Après les avoir fait rentrer, leur avoir offert une boisson chaude et de quoi calmer leur faim, je les ai écoutées. Un peu compliqué car elles parlaient mal le Français, mais dans ce genre de rencontre, regards et gestes servent très bien d’interprète.

L’une avait été liseuse, l’autre veilleuse. La liseuse ne pouvait plus lire, la veilleuse n’arrivait plus à veiller. Pas assez de lecture tue, disait l’une. Trop de veille nuit gravement à la santé, disait l’autre.

Rejetées puis chassées de leur pays en guerre, elles erraient par ici, après avoir franchi la rivière de nuit. Elles pensaient trouver refuge de l’autre côté du pont, chez La Recluse, une femme vivant cloîtrée dans sa maison après un malheur. Elles étaient déterminées à faire une étape chez cette femme que les habitants des quais laissaient en paix, chacun lui déposant à tour de rôle la nourriture nécessaire à sa survie.
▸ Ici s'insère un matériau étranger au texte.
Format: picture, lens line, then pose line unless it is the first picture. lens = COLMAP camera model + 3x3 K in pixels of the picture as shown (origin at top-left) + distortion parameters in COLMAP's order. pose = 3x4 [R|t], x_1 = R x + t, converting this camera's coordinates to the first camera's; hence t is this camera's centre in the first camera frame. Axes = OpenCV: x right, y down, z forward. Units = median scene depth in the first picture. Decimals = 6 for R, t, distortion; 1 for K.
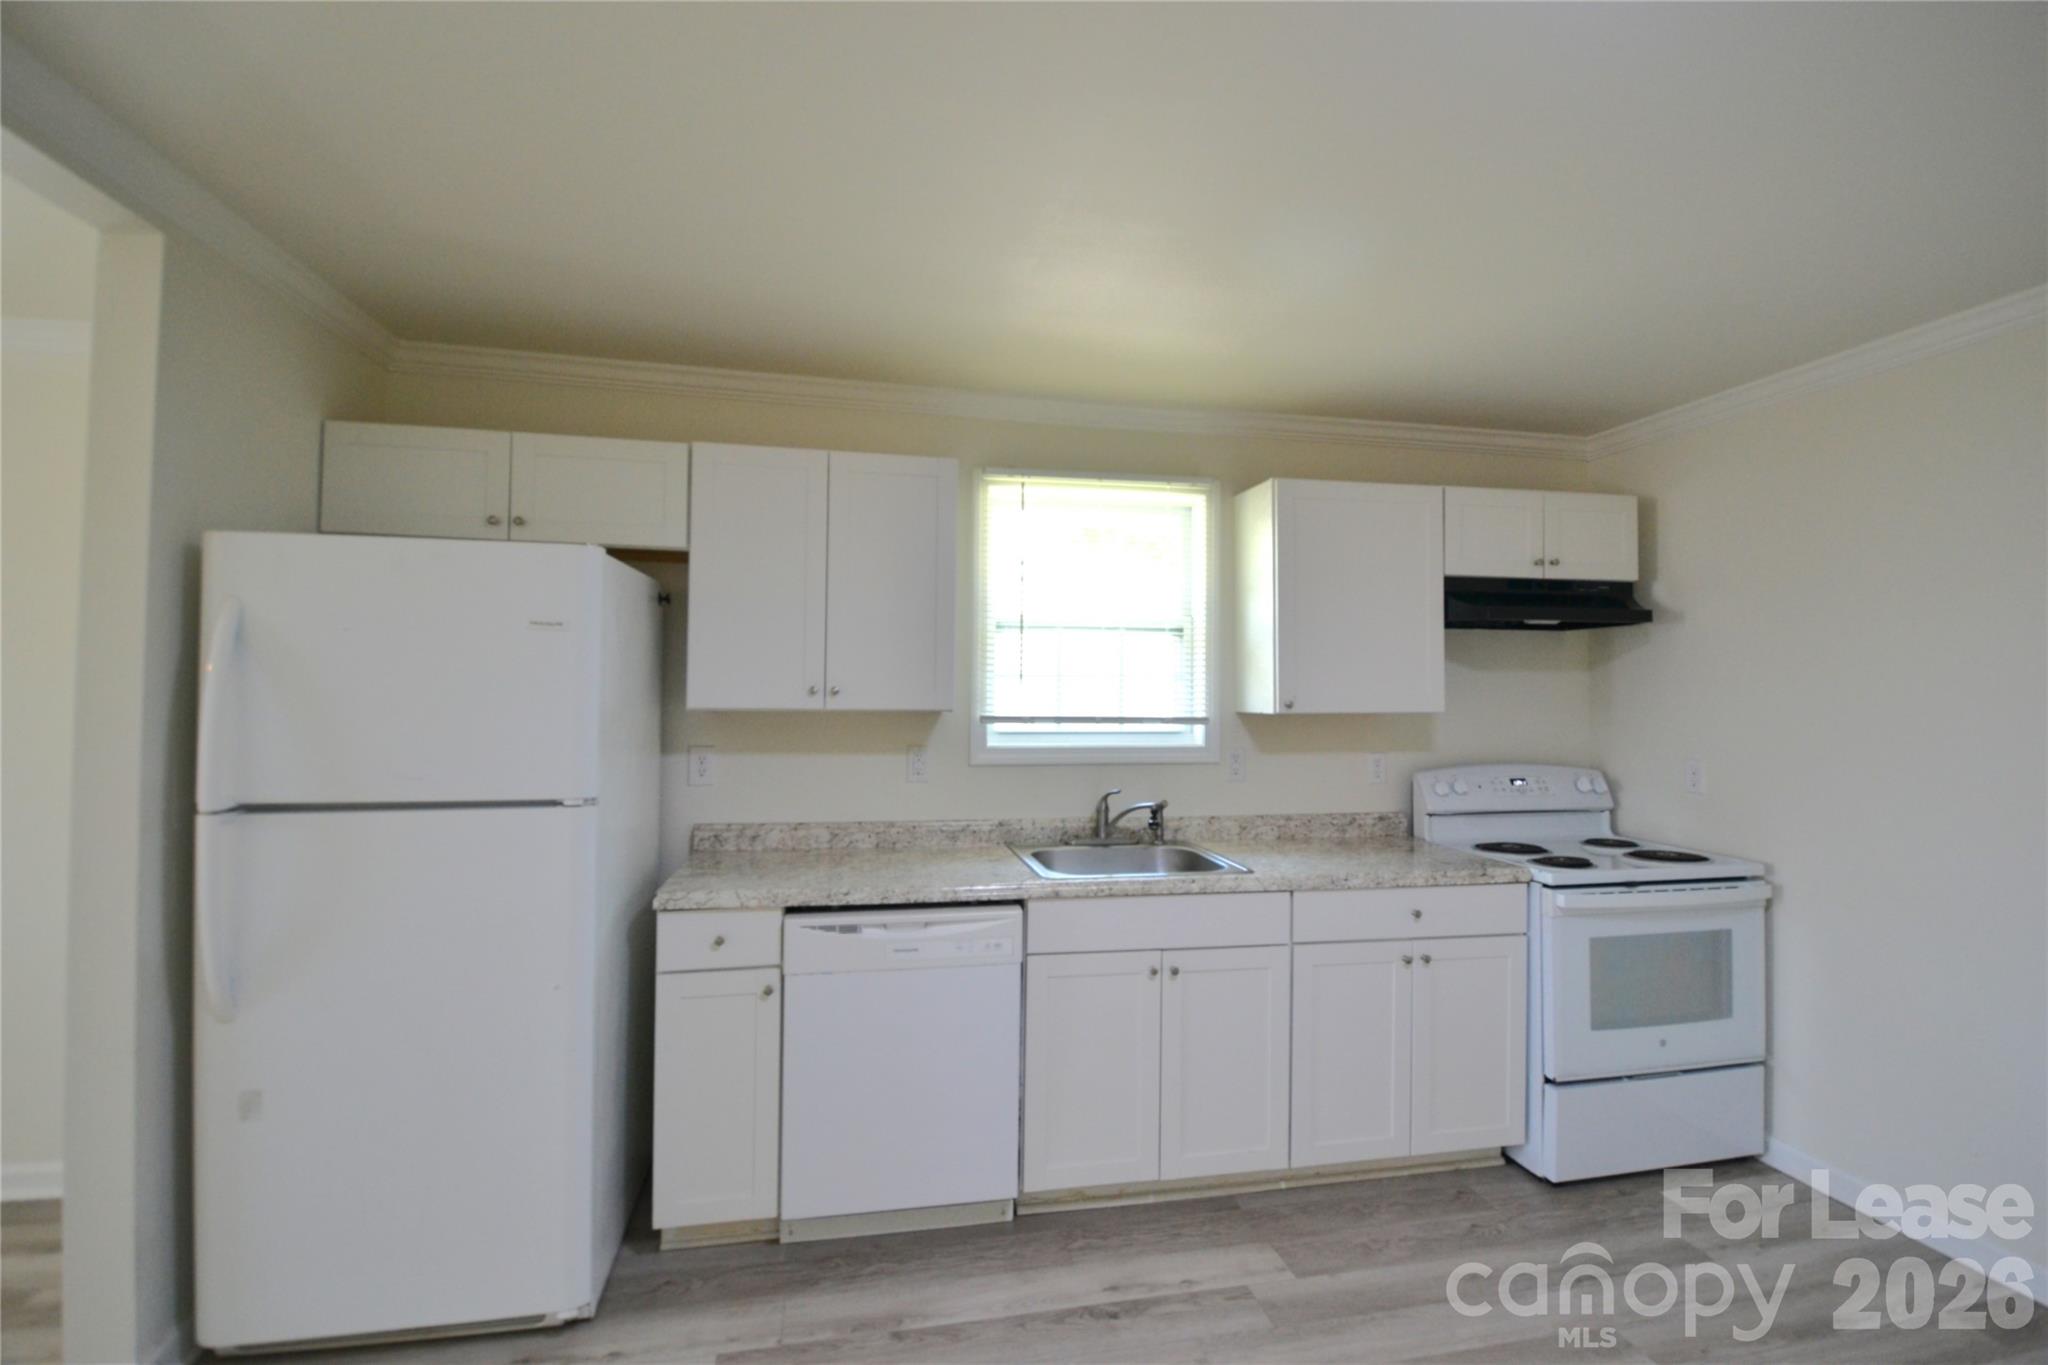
lens RADIAL K [[911.6, 0, 1027.6], [0, 911.6, 663.9], [0, 0, 1]] dist [0.024866, -0.030157]
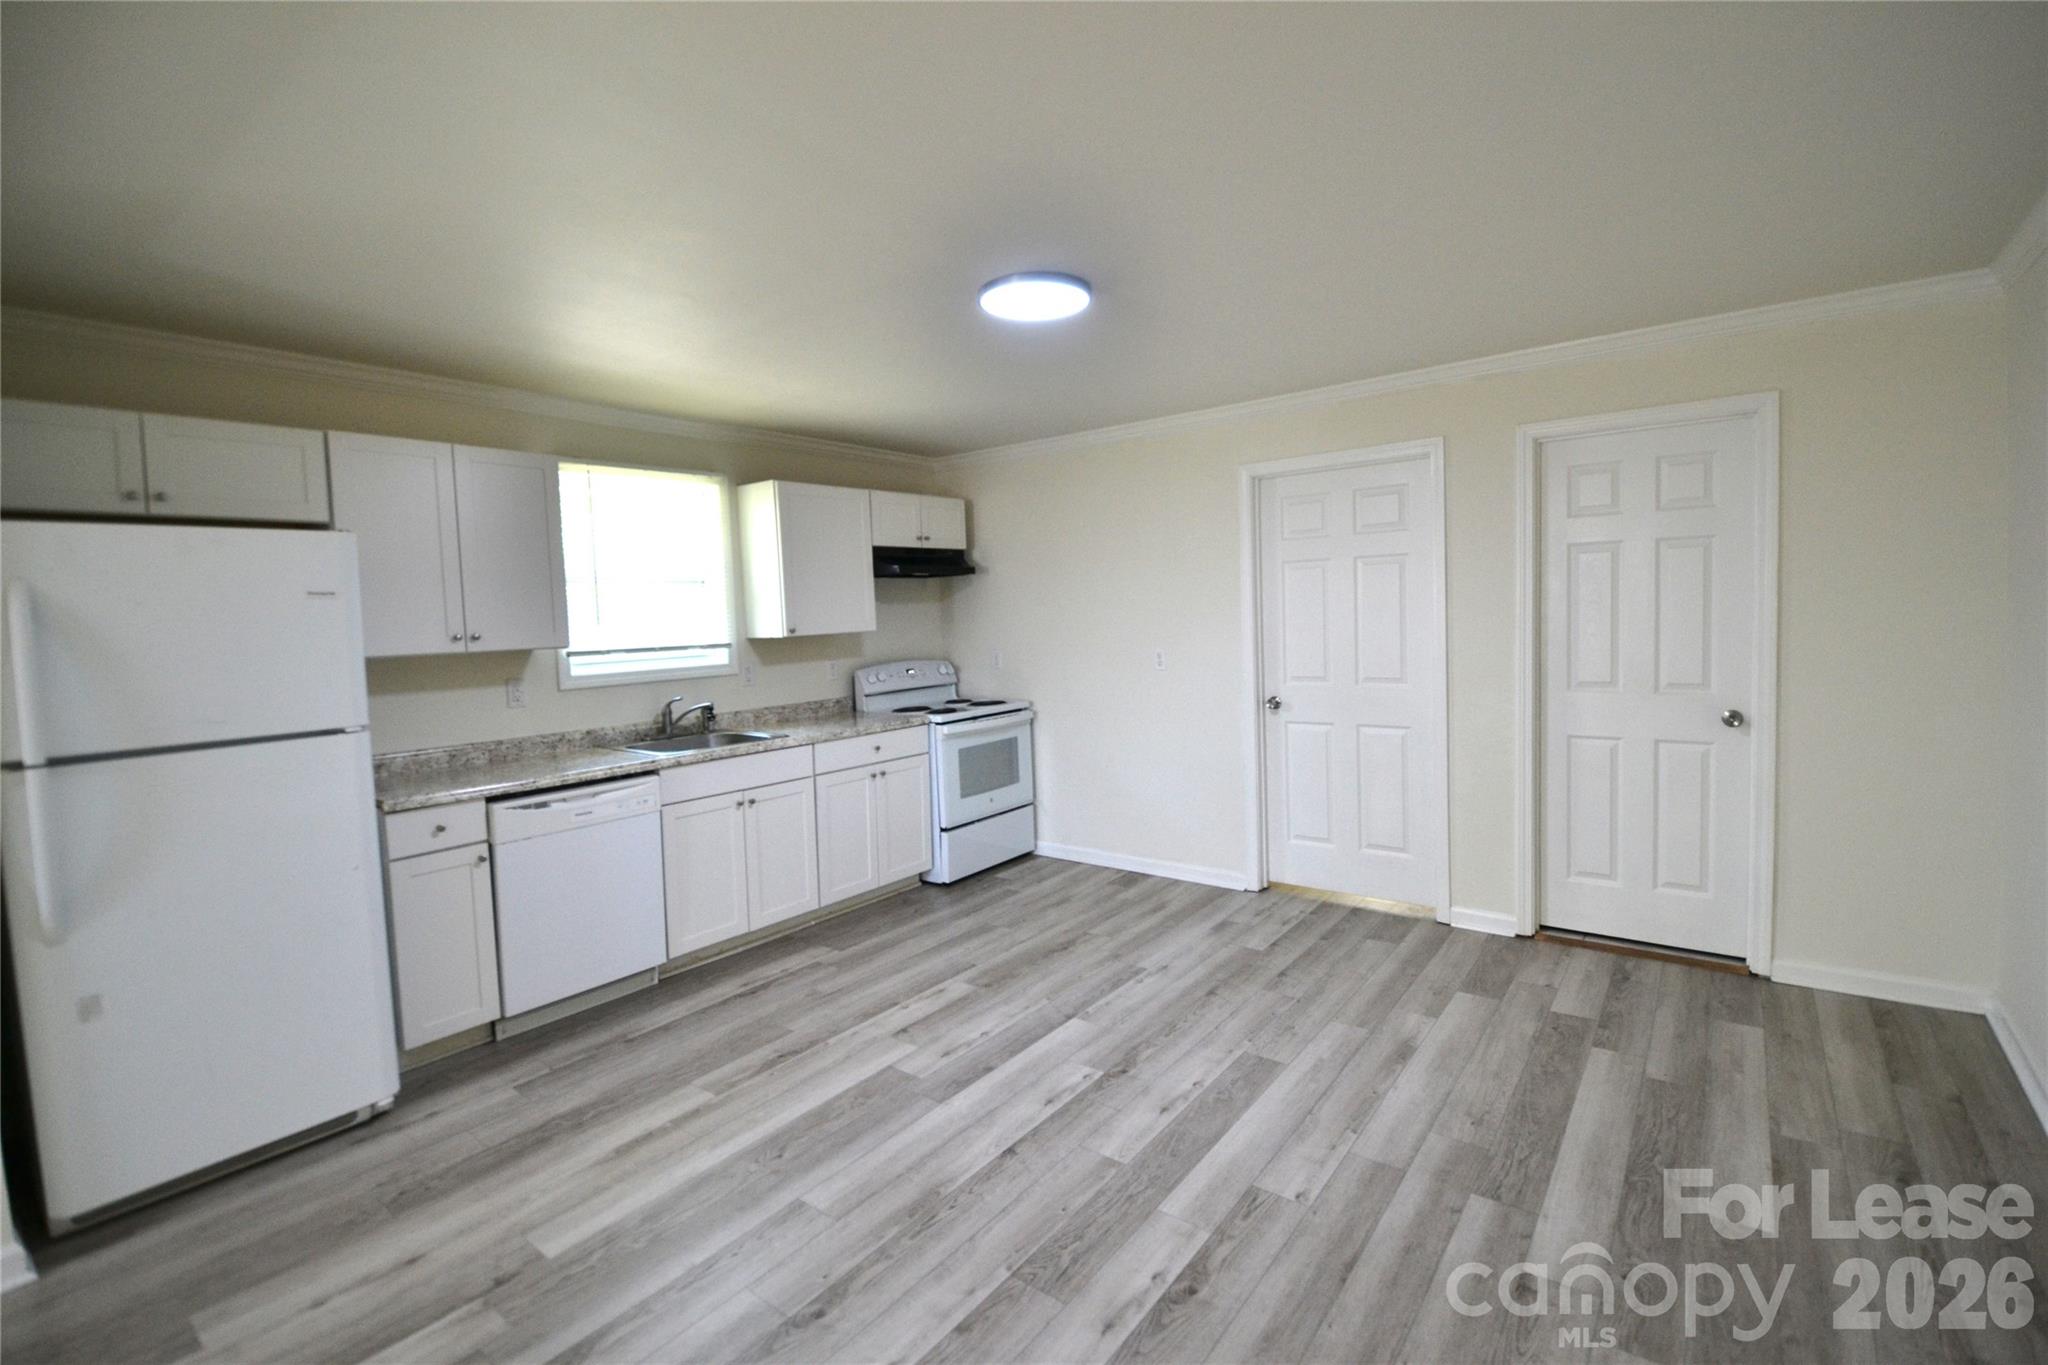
lens RADIAL K [[911.6, 0, 1027.6], [0, 911.6, 663.9], [0, 0, 1]] dist [0.024866, -0.030157]
pose [[0.757109, -0.074788, 0.648994, -0.443094], [0.026083, 0.996094, 0.084358, -0.020289], [-0.652768, -0.046940, 0.756102, -0.451444]]
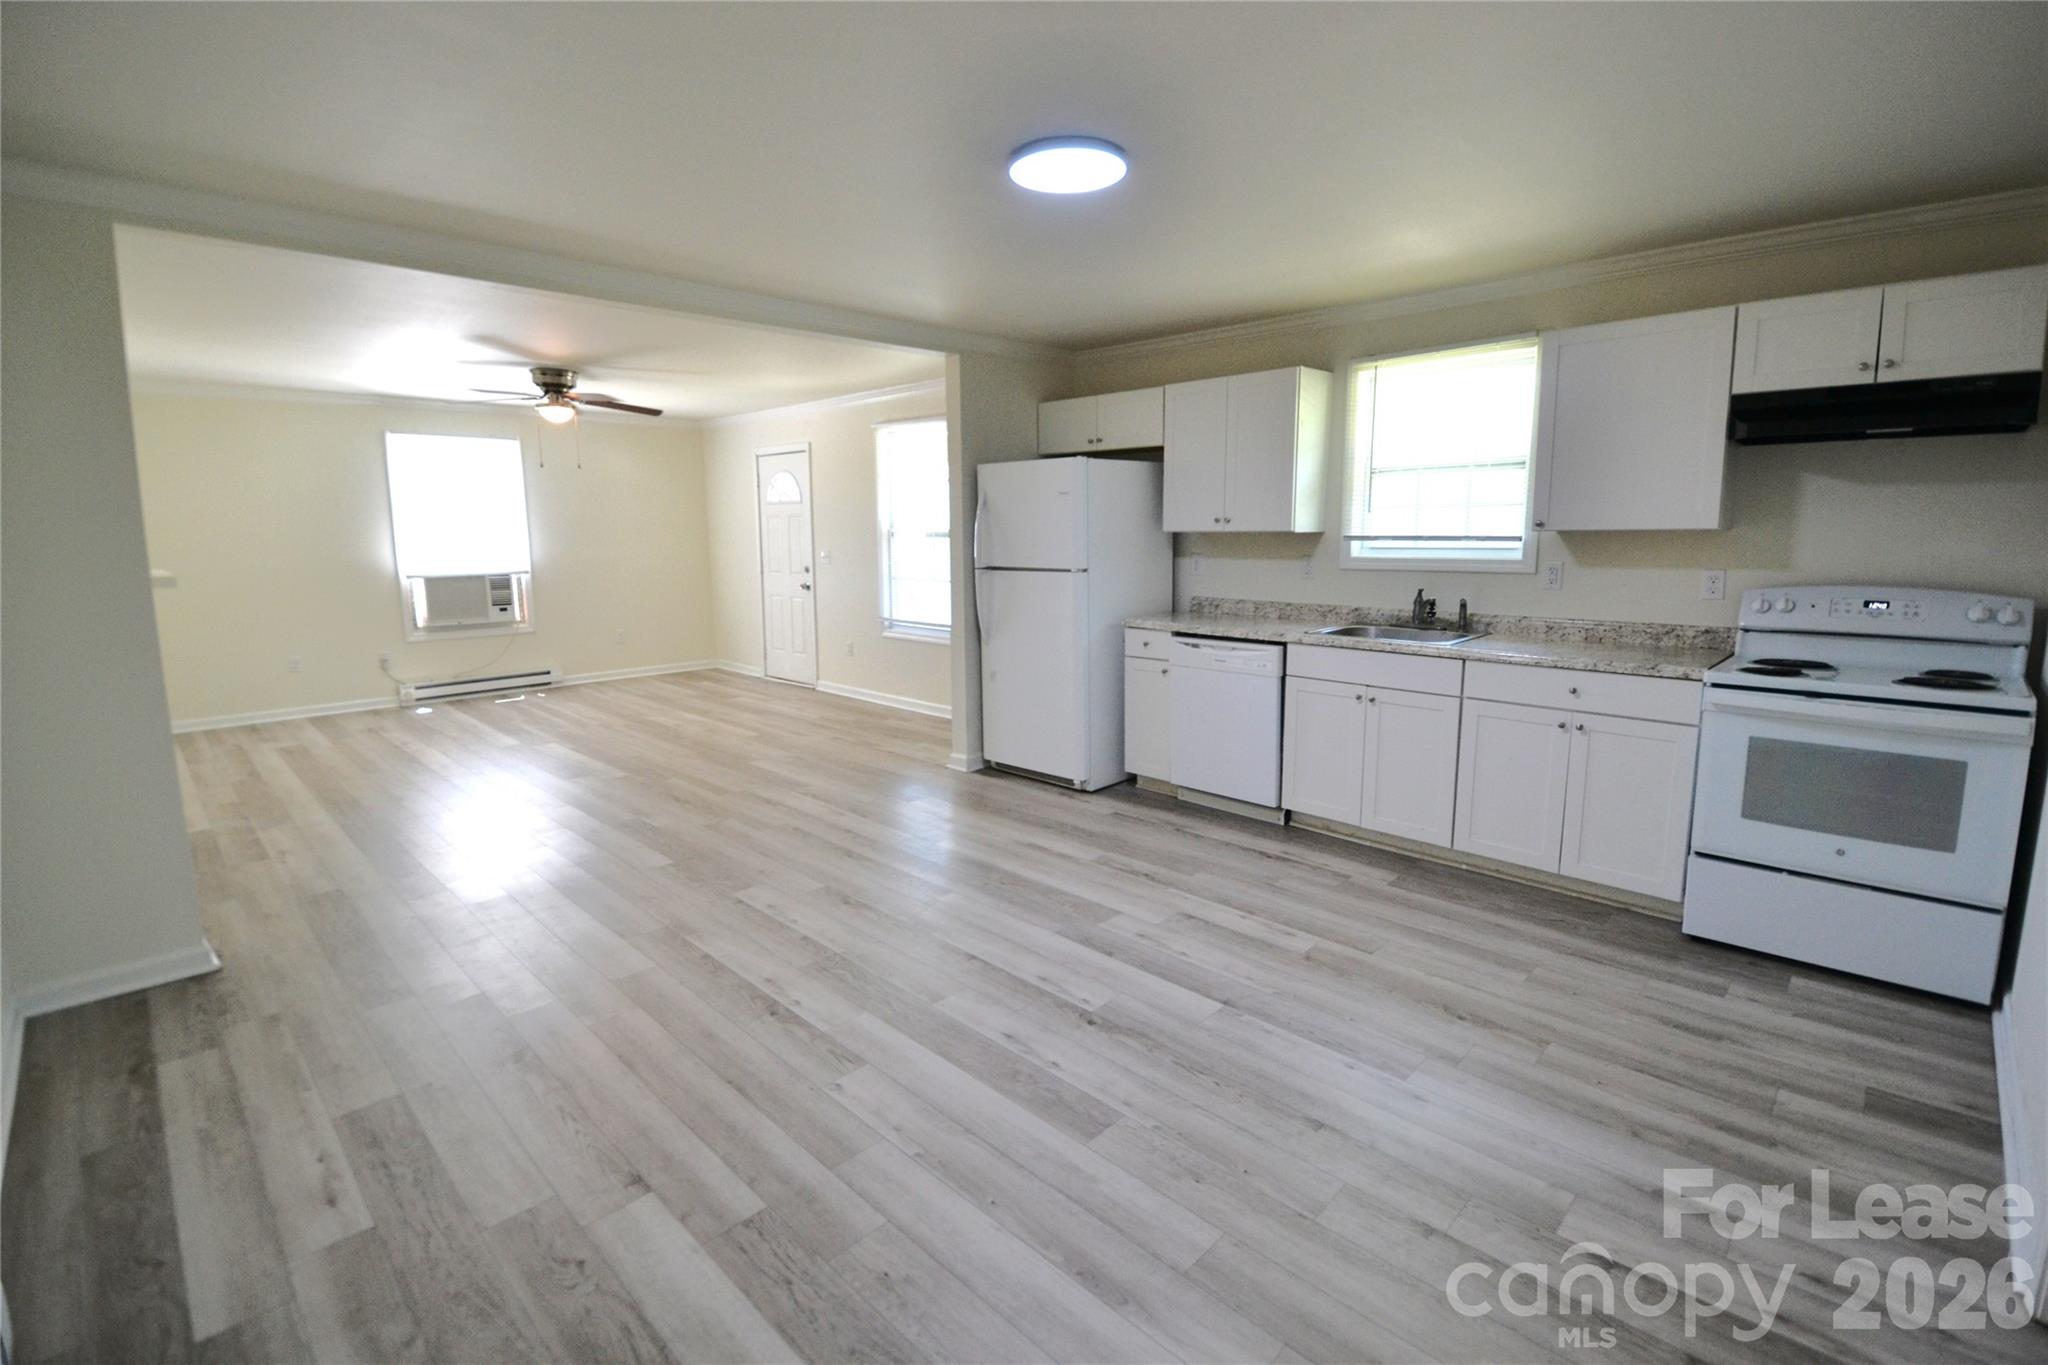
lens RADIAL K [[911.6, 0, 1027.6], [0, 911.6, 663.9], [0, 0, 1]] dist [0.024866, -0.030157]
pose [[0.555562, 0.109192, -0.824274, 1.001217], [0.035322, 0.987345, 0.154602, 0.016967], [0.830725, -0.115006, 0.544674, -0.283274]]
Les deux femmes m’ont demandé où elles pouvaient la trouver.

Je n’ai pas osé leur dire que cela se passait à l’époque lointaine de la Batellerie.

Je les ai installées avec des couvertures et des coussins au garage, pour que le jour des passants mal intentionnés ne les voient pas. Mes fenêtres donnent sur la rue, et des lois scélérates dans mon pays refusent les Sans- Sommeil, préférant les parquer dans les camps de la honte.